*Problems to work on*
1) In the passage on St Michael's Abbey, in what year was the abbey established?
2) Please edit the passage on St Michael's Abbey between "Saint Michael's Abbey (French: Abbaye" and "of Saint Joseph.", inclusive, putting "plainsong" in place of "Gregorian chant".

*Passage to read*
*** Begin section ***

Monastery information
- Other name: Farnborough Abbey
- Order: Order of Saint Benedict
- Established: 1881
- Dedication: Saint Michael the Archangel
- Diocese: Portsmouth
- Controlled churches: Saint Michael's Abbey Church

People
- Founder: Empress Eugénie
- Abbot: Dom Cuthbert Brogan
- Important associated figures: Emperor Napoleon III; Empress Eugénie; Napoléon, Prince Imperial;

Site
- Location: Farnborough, Hampshire, United Kingdom
- Coordinates: 51°17′48″N 0°44′59″W﻿ / ﻿51.2967°N 0.7497°W
- Grid reference: SU873560
- Public access: Yes
- Website: https://farnboroughabbey.org

= St Michael's Abbey, Farnborough =

Abbey in Hampshire, England

Saint Michael's Abbey (French: Abbaye Saint-Michel) is a Benedictine abbey in Farnborough, Hampshire, England, which belongs to the English Province of the Subiaco Cassinese Congregation. The small community is known for its liturgy (which is sung in Latin and Gregorian chant), its pipe organ, and its liturgical publishing and printing. This abbey is also known for enshrining a pontifically crowned image of Saint Joseph.

*** End section ***

*Dataset*

*** Begin section ***

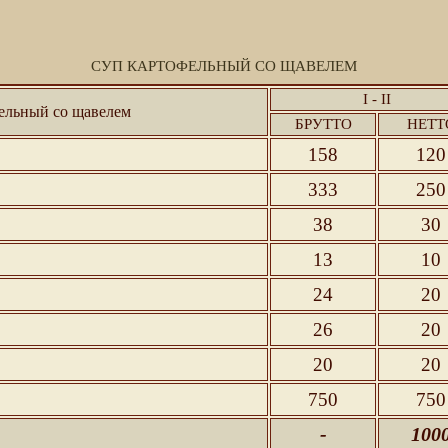
СУП КАРТОФЕЛЬНЫЙ СО ЩАВЕЛЕМ
I - II
фельный со щавелем
БРУТТО
НЕТТ
158
120
333
250
38
30
13
10
24
20
26
20
20
20
750
750
-
100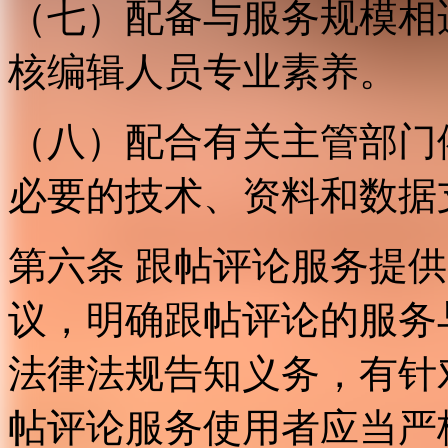
（七）配备与服务规模相
核编辑人员专业素养。
（八）配合有关主管部门
必要的技术、资料和数据
第六条 跟帖评论服务提
议，明确跟帖评论的服务
法律法规告知义务，有针
帖评论服务使用者应当严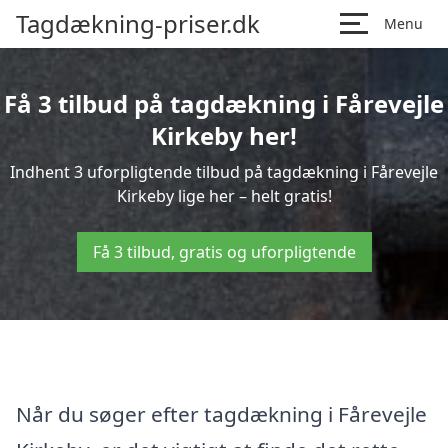
Tagdækning-priser.dk
Menu
Få 3 tilbud på tagdækning i Fårevejle
Kirkeby her!
Indhent 3 uforpligtende tilbud på tagdækning i Fårevejle
Kirkeby lige her – helt gratis!
Få 3 tilbud, gratis og uforpligtende
Når du søger efter tagdækning i Fårevejle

*** End section ***

*Responses to the exercise*
1) 1881

2)
Saint Michael's Abbey (French: Abbaye Saint-Michel) is a Benedictine abbey in Farnborough, Hampshire, England, which belongs to the English Province of the Subiaco Cassinese Congregation. The small community is known for its liturgy (which is sung in Latin and plainsong), its pipe organ, and its liturgical publishing and printing. This abbey is also known for enshrining a pontifically crowned image of Saint Joseph.